Happy Nurses' Week! In any given year, nurses will have their share of bad days. This stress can affect their attitudes, their performance, and your ability to retain them. Take a look at some of these creative ideas below used in Nurses' Week past. Incorporate them as last-minute ideas this year or stash them away for the future.
Hot off the press
Jennifer Clarke, director of education at Madison County Hospital in London, OH, says her former facility collected compliments about nurses from customer surveys and letters and printed them. "[We] put them into a daily newspaper format and delivered a new set to every unit each day of Nurses' Week. They loved them."
The gift of giving
Nurses at Transylvania Community Hospital in Brevard, NC, attend an event in their honor every year. Llyn Shook, staff education coordinator at Transylvania, says the celebration includes plenty of gifts and food. Shook and her committee distribute items such as pocket calculators, clipboards, and umbrellas, which were a favorite among staff. Employees also place their names in a basket for door-prize drawings when they arrive.

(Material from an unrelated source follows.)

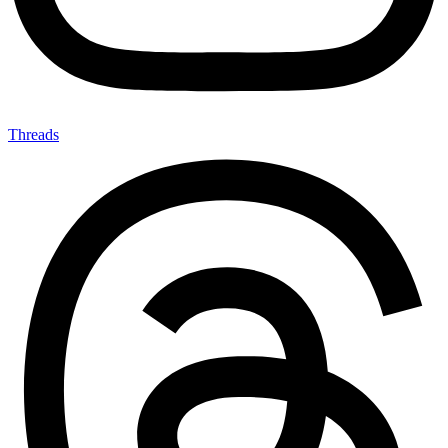
Threads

Everyone loves a free massage
Jeanna Short, RN, MSN, ARNP, director of education, says her planning committee turned their educational center into a day spa. They used green turf, filled several wooden tubs with small white balloons as "bubbles," and placed large plants around the room as door prizes.
Short says the biggest attractions at the spa were the massage stations. Massage students from the local junior college and several reflexology/massage therapy businesses provided free massages for several hours. "The president of our hospital even showed up when he heard there were free massages," says Short.
Viva Las Vegas
All of the nurse managers at Lincoln Medical Center in Lincoln County, NC, plan a nurse's day celebration. Once they've agreed on a theme, they plan their decorations. Joyce Estes, RN, MSN, director of educational services at the hospital says one year the committee planned a Las Vegas extravaganza. Estes says they rented a roulette wheel and a blackjack table, and a colleague's friend did Elvis impressions. The nurses came down in shifts for breakfast and afternoon snacks. "We collected prizes donated from community businesses, such as certificates to nail spas, restaurants, and hair salons. Our gifts were usually bags, sports bottles, or something that was relatively inexpensive to purchase in bulk and customize," says Estes. Managers and supervisors only paid for cakes used in a cake walk (a southern game similar to musical chairs in which cakes are the prizes). "It was so much fun!" says Estes.
Fun with food!
At Sumner Regional Medical Center in Gallatin, TN, nursing leadership hosts an all-day breakfast and lunch buffet each year. "Everyone looks forward to the specialty dishes that each planner brings," says Sue Riggle, BSN, ONC, nurse educator at Sumner Regional. "In order to provide for the night shift, part of the leadership team comes in the early morning [5 a.m.] and prepares breakfast. The rest of us come in later." Riggle says the buffet is set up in a large conference room where they display information on hospitalwide and unit-specific projects that nurses accomplished the past year. They include signs detailing various achievements so nurses see how their hard work affects the facility, while learning about other nursing units' projects. Leadership staff stay the entire day to greet and talk with the staff and give them their nurses' day gifts that range from polo shirts to canvas briefcases, says Riggle. "The day is fun and personal as it is an act of love and appreciation for our peers," she adds.